The Cobb Community Alliance to Prevent Substance Abuse (CCAPSA), a 501c3 organization, was established to address alcohol, tobacco and other substance use in Cobb County. Through the collaborative efforts of our partners and friends, we provide a comprehensive approach to combat and prevent the onset of abusive substance usage.
We began our prevention work in 1999 as the Cobb Underage Drinking Taskforce. The Taskforce utilized the Strategic Prevention Framework to better understand the prevalence and impacts of youth alcohol use in our community and to identify the factors and norms supporting use. Community partnerships were formed and a number of evidence based strategies were implemented to reduce underage drinking by addressing three areas of concern: 1) reducing the unacceptably high level of illegal commercial sales of alcohol to minors, 2) increasing government and education organizations’ use of best practices to deter youth from using alcohol and 3) changing the social norms that support underage drinking.
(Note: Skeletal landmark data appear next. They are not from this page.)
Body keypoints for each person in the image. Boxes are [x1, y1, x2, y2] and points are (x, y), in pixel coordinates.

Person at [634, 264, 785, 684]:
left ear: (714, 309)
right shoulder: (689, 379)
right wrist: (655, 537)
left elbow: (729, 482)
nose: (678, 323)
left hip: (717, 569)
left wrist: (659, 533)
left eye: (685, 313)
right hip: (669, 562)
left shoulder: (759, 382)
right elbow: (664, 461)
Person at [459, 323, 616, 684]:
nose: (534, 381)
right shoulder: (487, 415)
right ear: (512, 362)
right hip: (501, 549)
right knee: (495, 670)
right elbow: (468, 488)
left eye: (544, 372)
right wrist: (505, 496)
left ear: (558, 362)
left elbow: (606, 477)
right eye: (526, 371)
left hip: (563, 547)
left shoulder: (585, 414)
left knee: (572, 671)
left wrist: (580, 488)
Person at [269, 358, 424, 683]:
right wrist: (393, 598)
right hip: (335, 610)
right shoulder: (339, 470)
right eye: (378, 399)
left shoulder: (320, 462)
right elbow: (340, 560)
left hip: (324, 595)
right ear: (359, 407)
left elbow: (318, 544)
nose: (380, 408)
Our coalition has been able to achieve measurable success and accomplish change related to youth access to alcohol by identifying and influencing community risk and protective factors.
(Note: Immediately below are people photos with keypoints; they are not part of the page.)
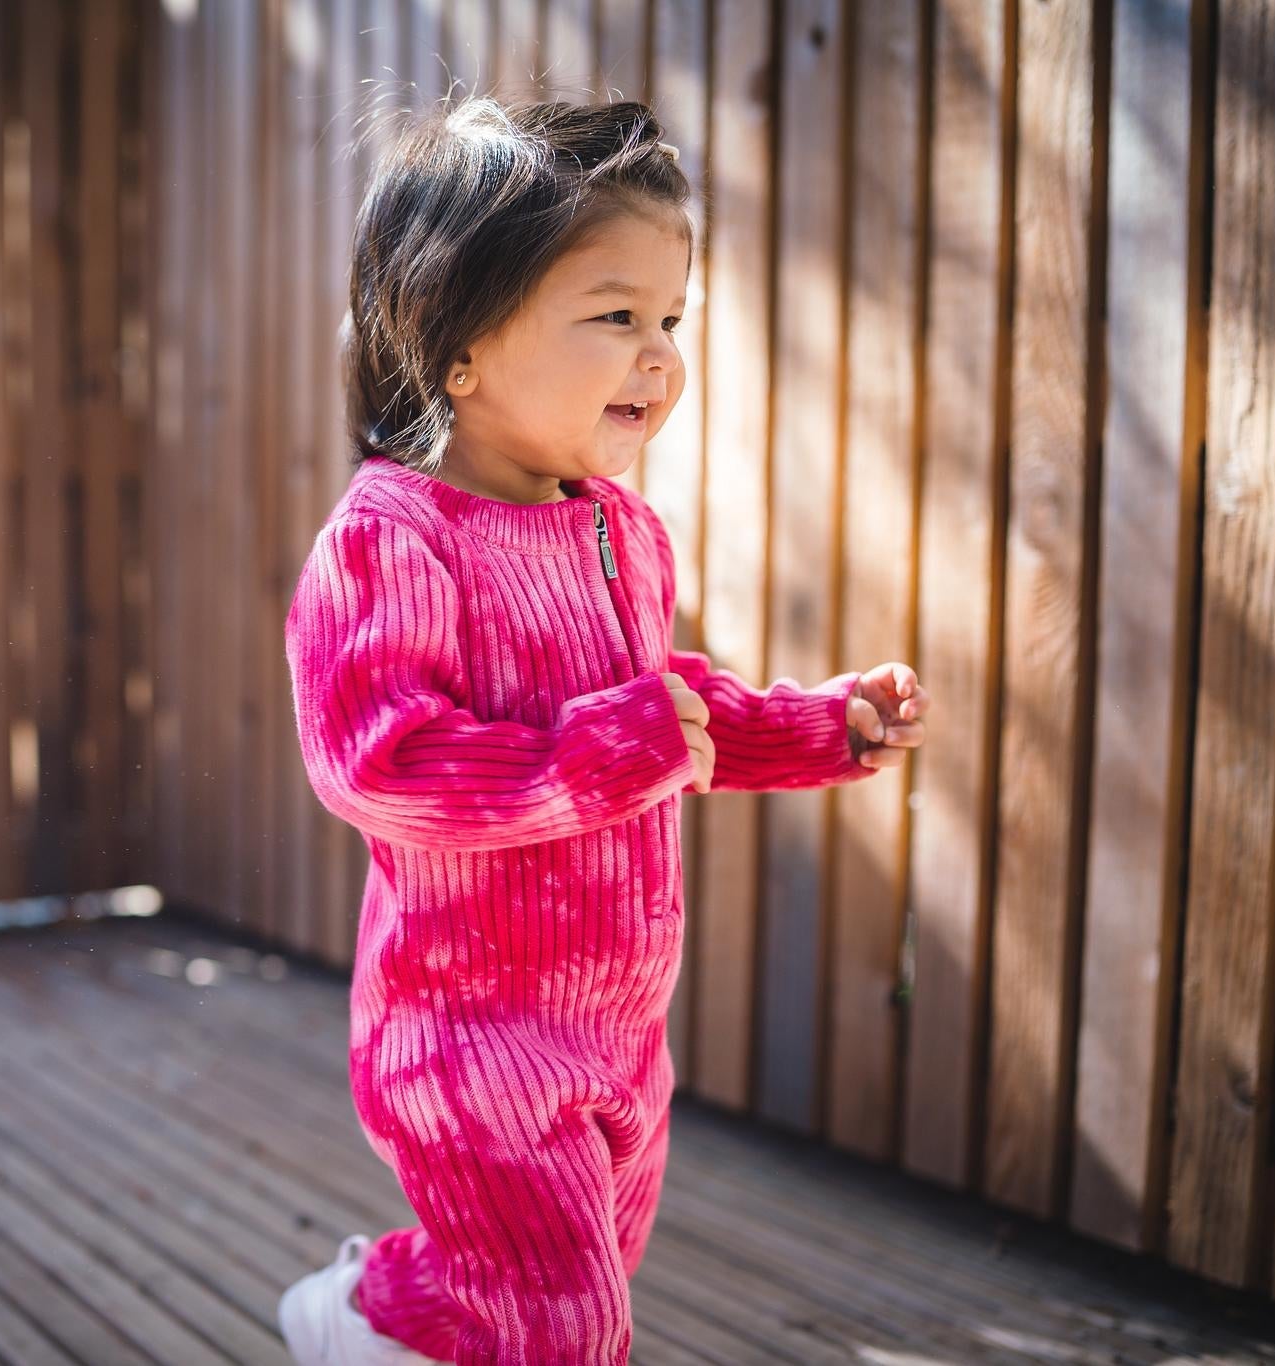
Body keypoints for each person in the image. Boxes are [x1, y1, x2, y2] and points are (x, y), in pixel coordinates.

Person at [276, 95, 930, 1365]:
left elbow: (668, 714)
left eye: (671, 320)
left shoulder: (616, 529)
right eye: (616, 316)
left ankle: (367, 1310)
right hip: (465, 1034)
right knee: (567, 1325)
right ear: (457, 346)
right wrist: (589, 756)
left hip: (620, 1025)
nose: (660, 356)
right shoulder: (390, 537)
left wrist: (814, 725)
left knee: (536, 1284)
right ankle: (379, 1309)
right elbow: (379, 759)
In 2014, the Board of Directors voted to broaden the scope of our work to include other substances and change our name to the Cobb Community Alliance to Prevent Substance Abuse, Inc. A variety of factors led to this decision. Our ongoing community assessments identified a number of concerning trends including:
- marked increases in reported incidences of prescription drug abuse, heroin use and overdose fatalities;
- declining perception of harm of marijuana use among middle and high school students and parents;
- increased accessibility & attractiveness of nicotine products along with a low perception of harm by teens and their families.
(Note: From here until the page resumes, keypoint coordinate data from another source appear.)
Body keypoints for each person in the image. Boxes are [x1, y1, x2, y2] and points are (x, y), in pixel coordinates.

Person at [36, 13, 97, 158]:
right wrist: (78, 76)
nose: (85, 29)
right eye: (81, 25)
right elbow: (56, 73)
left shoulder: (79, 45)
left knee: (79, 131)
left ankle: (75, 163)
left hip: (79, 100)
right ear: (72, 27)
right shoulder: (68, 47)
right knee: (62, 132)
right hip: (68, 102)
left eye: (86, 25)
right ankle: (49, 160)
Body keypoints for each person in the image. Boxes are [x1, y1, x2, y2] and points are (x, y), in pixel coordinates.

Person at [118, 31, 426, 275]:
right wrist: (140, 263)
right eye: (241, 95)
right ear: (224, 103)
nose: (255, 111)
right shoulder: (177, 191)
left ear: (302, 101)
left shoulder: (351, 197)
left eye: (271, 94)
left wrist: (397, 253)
Emerging research and a greater understanding of the disease model of addiction about the disruption of growth and development of the youth brain in response to any substance use was making clear that our single focus on alcohol was valuable, but insufficient to address the broader needs of the community with respect to preventing the onset of youth substance use and abuse. With a 41% increase in overdose deaths in Cobb County from 2010-2015, our decision to address other substances was timely and critical.